The exposure can be anything which varies within the population, such as different treatments given in medical research, or smoking vs non-smoking, or different strategies for forest management. The term ‘intervention’ may be used to refer to exposures which are actively applied rather than observed, such as different treatments in a medical trial.

The outcome can be anything which is measurable, either by qualitative (descriptive) or quantitative (numerical) means. In answering the research question, the exposures and outcomes must be clearly defined, and applied/assessed consistently for all participants. If the outcome is assessed qualitatively, it is also important that it is assessed without knowledge of the predictors to avoid an observer bias.

Analysis and Reporting¶

Bias remains an issue after the data collection stage, with potential risks in the data analysis and reporting of results.

Weak validation can lead to bias due to overly optimistic results. For example, if results are generated using a single small test set then they may be better than expected (optimistic) simply due to random chance. This is especially true if many different experiments are conducted, with a large enough number of experiments guaranteeing at least one positive result due to random chance. This is sometimes referred to as ‘p-hacking’ in a statistical context where positive results have small p-values, and as such it is not always sufficient to use the standard p-value threshold of 0.05 (for example, genome-wide association studies often use a threshold of 0.00000005, which can be written more clearly as 5x10^-8).

Weak validations give imprecise results which are unlikely to generalise well to data outside of the training set. Thorough validation methods are explored in the validation and generalisability subchapter.

It is also important that research is reported in a fair and unbiased manner. Reporting bias typically involves placing undue emphasis on positive results while downplaying or ignoring negative results (also called selective reporting or cherry picking). Failure to report negative results can be a significant form of scientific misconduct, and in medical research it is a breach of the Declaration of Helsinki. Reporting bias can also include bias in choosing which previous studies to cite in order to give unfair emphasis to a particular narrative.

To avoid biases in reporting research, it is helpful to define what the primary results are before conducting research, then these can be reported regardless of whether the finding was positive or negative. As such, it is highly beneficial to develop and register a study protocol at the start of a research project. This gives an opportunity to ensure research is properly thought-through, as well as improving the transparency and trustworthiness of research.

Blinding¶

In prospective research, blinding (also called masking) can help to address many of the risks related to exposures and outcomes. People who have been blinded cannot know which exposure has been administered to any specific participant.

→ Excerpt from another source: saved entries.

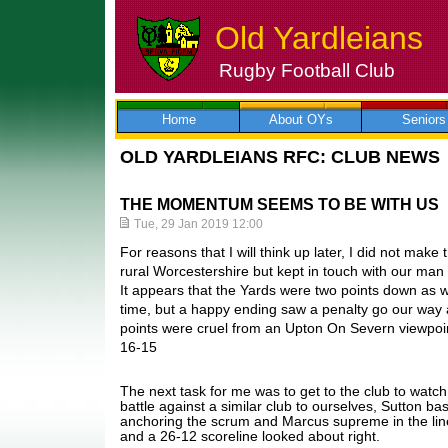
Old Yardleians
Rugby Football Club
Skip
to
content
Home
About OYs
Seniors
OLD YARDLEIANS RFC: CLUB NEWS
THE MOMENTUM SEEMS TO BE WITH US
Tue, 29 Jan 2019 12:00
For reasons that I will think up later, I did not make
rural Worcestershire but kept in touch with our ma
It appears that the Yards were two points down as
time, but a happy ending saw a penalty go our way a
points were cruel from an Upton On Severn viewpoin
16-15
The next task for me was to get to the club to watch
battle against a similar club to ourselves, Sutton b
anchoring the scrum and Marcus supreme in the line
and a 26-12 scoreline looked about right.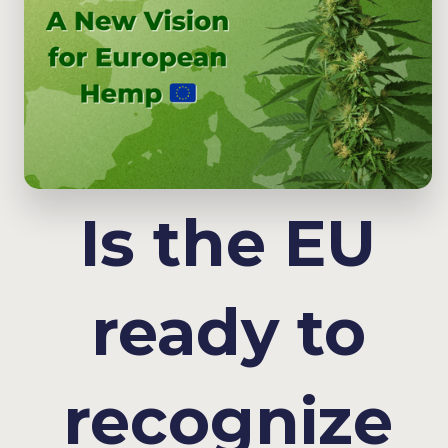
Is the EU
ready to
recognize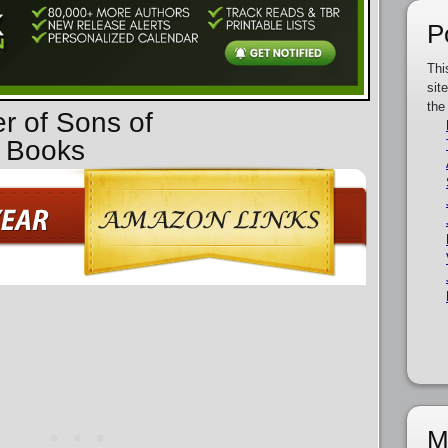
P
Thi
sit
the
er of Sons of
 Books
M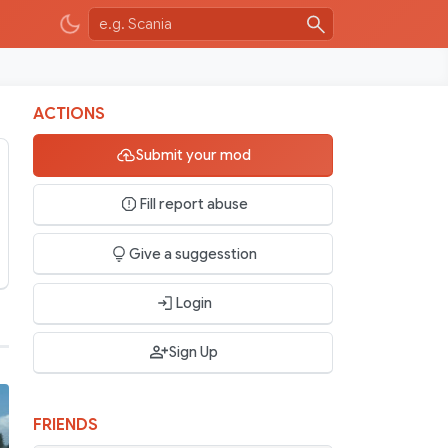
ACTIONS
Submit your mod
Fill report abuse
Give a suggesstion
Login
Sign Up
FRIENDS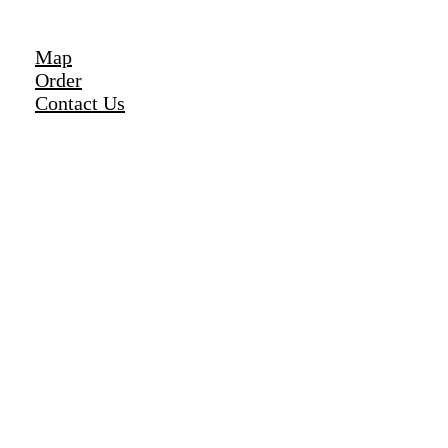
Map
Order
Contact Us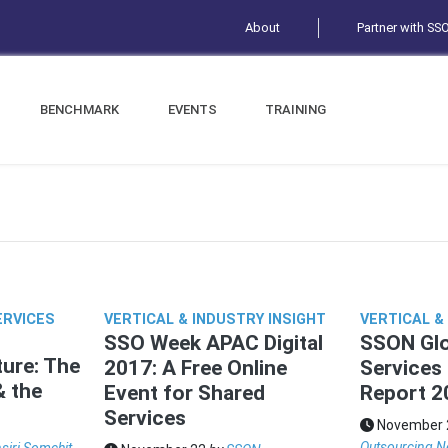
About
Partner with SS
BENCHMARK
EVENTS
TRAINING
ERVICES
VERTICAL & INDUSTRY INSIGHT
VERTICAL &
SSO Week APAC Digital
SSON Glo
ure: The
2017: A Free Online
Services
& the
Event for Shared
Report 2
Services
November 
Outsourcing N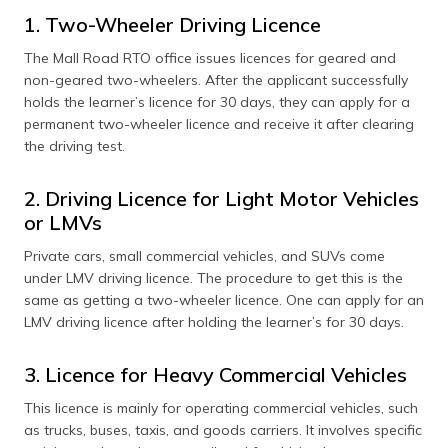
1. Two-Wheeler Driving Licence
The Mall Road RTO office issues licences for geared and
non-geared two-wheelers. After the applicant successfully
holds the learner’s licence for 30 days, they can apply for a
permanent two-wheeler licence and receive it after clearing
the driving test.
2. Driving Licence for Light Motor Vehicles
or LMVs
Private cars, small commercial vehicles, and SUVs come
under LMV driving licence. The procedure to get this is the
same as getting a two-wheeler licence. One can apply for an
LMV driving licence after holding the learner’s for 30 days.
3. Licence for Heavy Commercial Vehicles
This licence is mainly for operating commercial vehicles, such
as trucks, buses, taxis, and goods carriers. It involves specific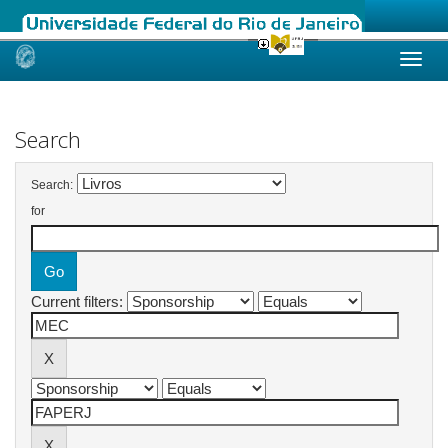
Skip
navigation
Search
Search:
for
Current filters: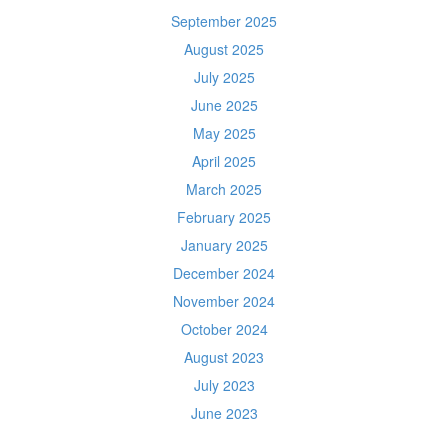
September 2025
August 2025
July 2025
June 2025
May 2025
April 2025
March 2025
February 2025
January 2025
December 2024
November 2024
October 2024
August 2023
July 2023
June 2023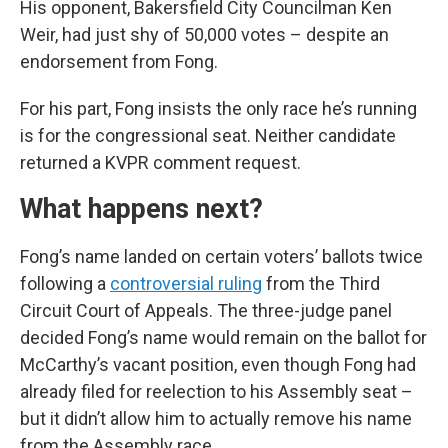
His opponent, Bakersfield City Councilman Ken
Weir, had just shy of 50,000 votes – despite an
endorsement from Fong.
For his part, Fong insists the only race he’s running
is for the congressional seat. Neither candidate
returned a KVPR comment request.
What happens next?
Fong’s name landed on certain voters’ ballots twice
following a
controversial ruling
from the Third
Circuit Court of Appeals. The three-judge panel
decided Fong’s name would remain on the ballot for
McCarthy’s vacant position, even though Fong had
already filed for reelection to his Assembly seat –
but it didn’t allow him to actually remove his name
from the Assembly race.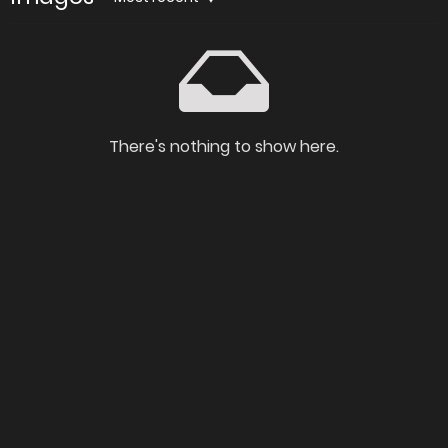
There's nothing to show here.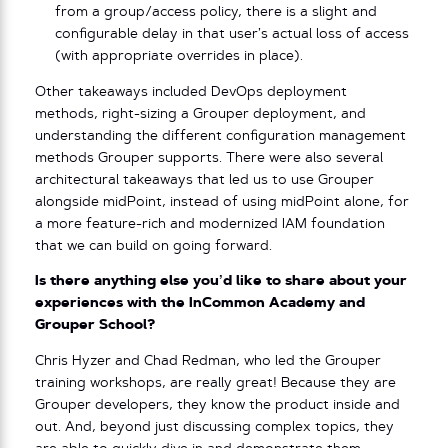
from a group/access policy, there is a slight and
configurable delay in that user’s actual loss of access
(with appropriate overrides in place).
Other takeaways included DevOps deployment
methods, right-sizing a Grouper deployment, and
understanding the different configuration management
methods Grouper supports. There were also several
architectural takeaways that led us to use Grouper
alongside midPoint, instead of using midPoint alone, for
a more feature-rich and modernized IAM foundation
that we can build on going forward.
Is there anything else you’d like to share about your
experiences with the InCommon Academy and
Grouper School?
Chris Hyzer and Chad Redman, who led the Grouper
training workshops, are really great! Because they are
Grouper developers, they know the product inside and
out. And, beyond just discussing complex topics, they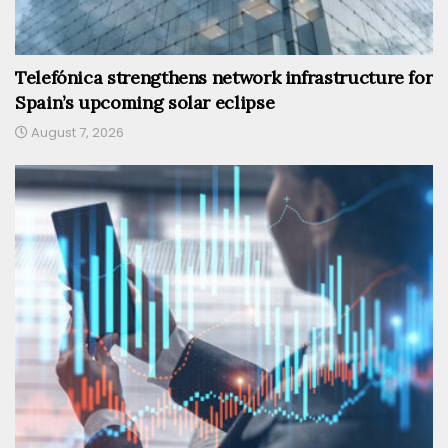
Telefónica strengthens network infrastructure for
Spain’s upcoming solar eclipse
August 7, 2026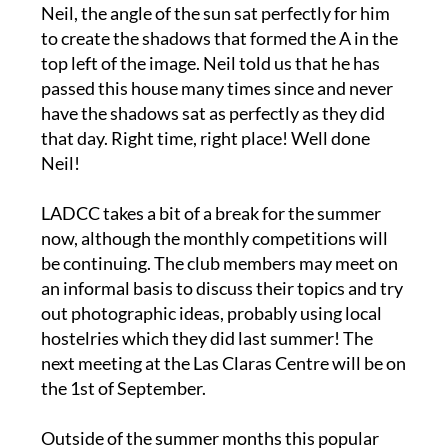
to create the shadows that formed the A in the
top left of the image. Neil told us that he has
passed this house many times since and never
have the shadows sat as perfectly as they did
that day. Right time, right place! Well done
Neil!
LADCC takes a bit of a break for the summer
now, although the monthly competitions will
be continuing. The club members may meet on
an informal basis to discuss their topics and try
out photographic ideas, probably using local
hostelries which they did last summer! The
next meeting at the Las Claras Centre will be on
the 1st of September.
Outside of the summer months this popular
camera club usually meets twice a month, at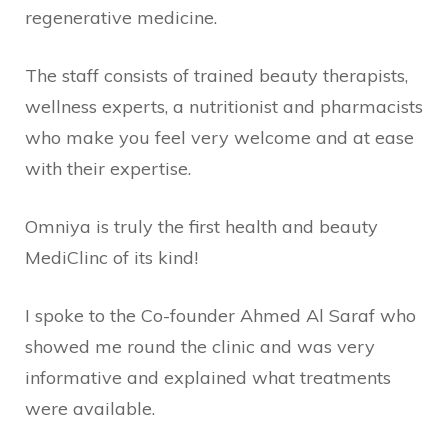
regenerative medicine.
The staff consists of trained beauty therapists,
wellness experts, a nutritionist and pharmacists
who make you feel very welcome and at ease
with their expertise.
Omniya is truly the first health and beauty
MediClinc of its kind!
I spoke to the Co-founder Ahmed Al Saraf who
showed me round the clinic and was very
informative and explained what treatments
were available.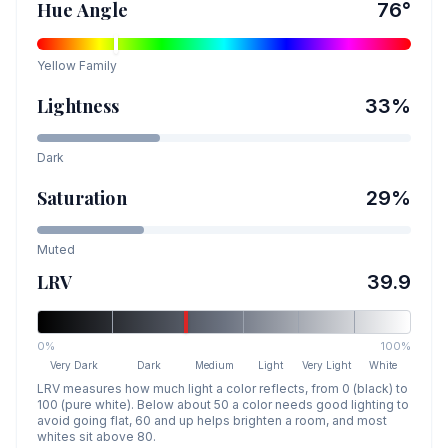
Hue Angle
76
°
Yellow
Family
Lightness
33
%
Dark
Saturation
29
%
Muted
LRV
39.9
0%
100%
Very Dark
Dark
Medium
Light
Very Light
White
LRV measures how much light a color reflects, from 0 (black) to
100 (pure white). Below about 50 a color needs good lighting to
avoid going flat, 60 and up helps brighten a room, and most
whites sit above 80.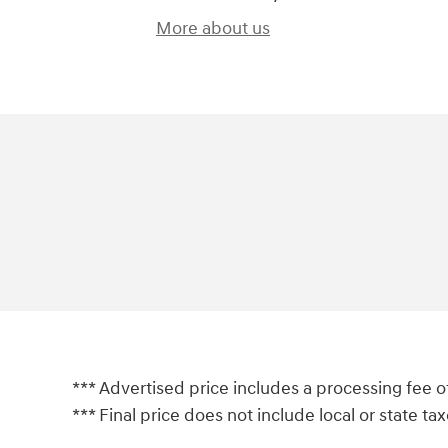
More about us
*** Advertised price includes a processing fee o
*** Final price does not include local or state taxes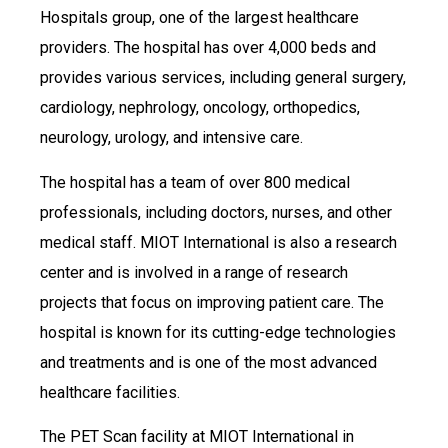
Hospitals group, one of the largest healthcare
providers. The hospital has over 4,000 beds and
provides various services, including general surgery,
cardiology, nephrology, oncology, orthopedics,
neurology, urology, and intensive care.
The hospital has a team of over 800 medical
professionals, including doctors, nurses, and other
medical staff. MIOT International is also a research
center and is involved in a range of research
projects that focus on improving patient care. The
hospital is known for its cutting-edge technologies
and treatments and is one of the most advanced
healthcare facilities.
The PET Scan facility at MIOT International in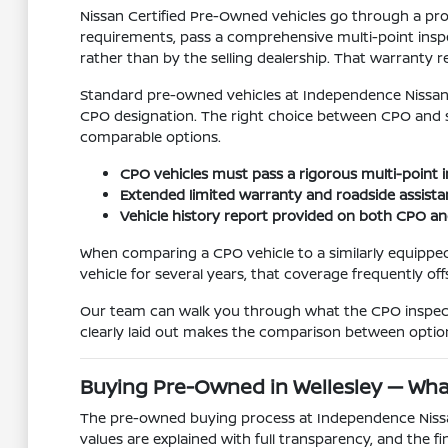
Nissan Certified Pre-Owned vehicles go through a pro
requirements, pass a comprehensive multi-point inspe
rather than by the selling dealership. That warranty r
Standard pre-owned vehicles at Independence Nissan o
CPO designation. The right choice between CPO and 
comparable options.
CPO vehicles must pass a rigorous multi-point in
Extended limited warranty and roadside assista
Vehicle history report provided on both CPO a
When comparing a CPO vehicle to a similarly equipped
vehicle for several years, that coverage frequently off
Our team can walk you through what the CPO inspecti
clearly laid out makes the comparison between option
Buying Pre-Owned in Wellesley — Wha
The pre-owned buying process at Independence Nissan o
values are explained with full transparency, and the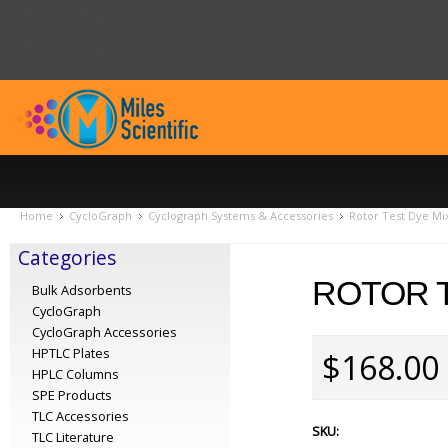
Home
CycloGraph
Cyclograph Systems & Accessories
Rotor Test Dye Mix
Categories
ROTOR T
Bulk Adsorbents
CycloGraph
CycloGraph Accessories
HPTLC Plates
$168.00
HPLC Columns
SPE Products
TLC Accessories
SKU:
TLC Literature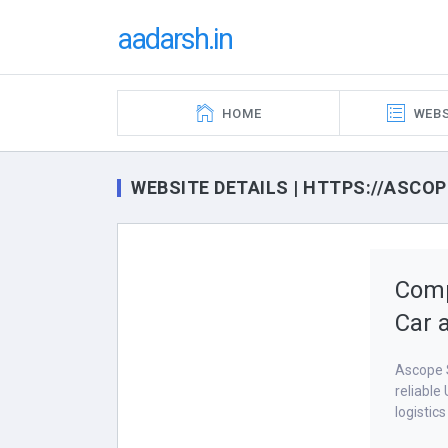
aadarsh.in
HOME
WEBS
WEBSITE DETAILS | HTTPS://ASCO
Comp
Car 
Ascope S
reliable
logistic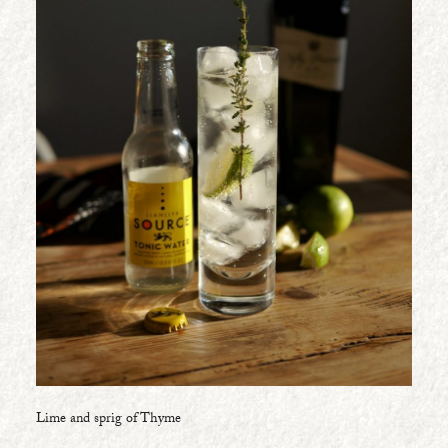
Lime and sprig of Thyme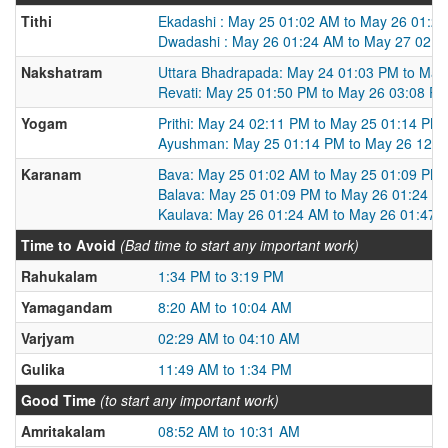
Tithi
Ekadashi : May 25 01:02 AM to May 26 01:2
Dwadashi : May 26 01:24 AM to May 27 02:1
Nakshatram
Uttara Bhadrapada: May 24 01:03 PM to May
Revati: May 25 01:50 PM to May 26 03:08 P
Yogam
Prithi: May 24 02:11 PM to May 25 01:14 PM
Ayushman: May 25 01:14 PM to May 26 12:4
Karanam
Bava: May 25 01:02 AM to May 25 01:09 PM
Balava: May 25 01:09 PM to May 26 01:24 A
Kaulava: May 26 01:24 AM to May 26 01:47 
Time to Avoid
(Bad time to start any important work)
Rahukalam
1:34 PM to 3:19 PM
Yamagandam
8:20 AM to 10:04 AM
Varjyam
02:29 AM to 04:10 AM
Gulika
11:49 AM to 1:34 PM
Good Time
(to start any important work)
Amritakalam
08:52 AM to 10:31 AM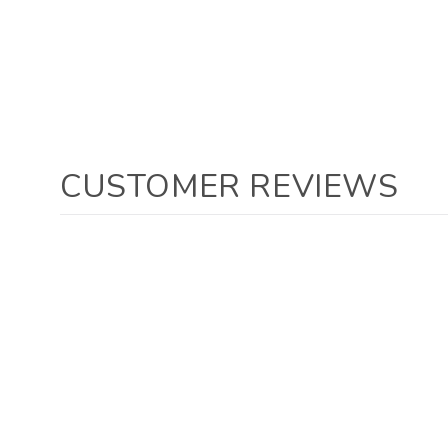
CUSTOMER REVIEWS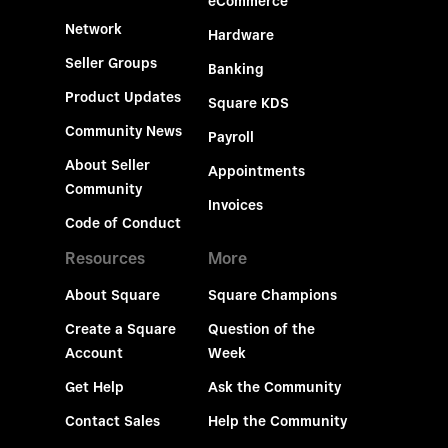
eCommerce
Network
Hardware
Seller Groups
Banking
Product Updates
Square KDS
Community News
Payroll
About Seller
Appointments
Community
Invoices
Code of Conduct
Resources
More
About Square
Square Champions
Create a Square
Question of the
Account
Week
Get Help
Ask the Community
Contact Sales
Help the Community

Blinding participants is a common approach to avoid selection and participation biases (such as people only participating if they receive a specific treatment), and to avoid behavioural changes due to the psychological effects of receiving different treatments, such as the placebo effect. This is not possible in observational research.

Blinding assessors can help to avoid an information bias, where the assessment of outcome is influenced by the expectations of the exposure. Data analysts can also be blinded to ensure a fair assessment of the final data.

Typically the phrase ‘single-blind’ will refer to blinding only the participants, ‘double-blind’ to participants and assessors, and ‘triple-blind’ to participants, assessors, and data analysts. However, these terms are not always used consistently, so it should always be made explicitly clear which groups have been blinded.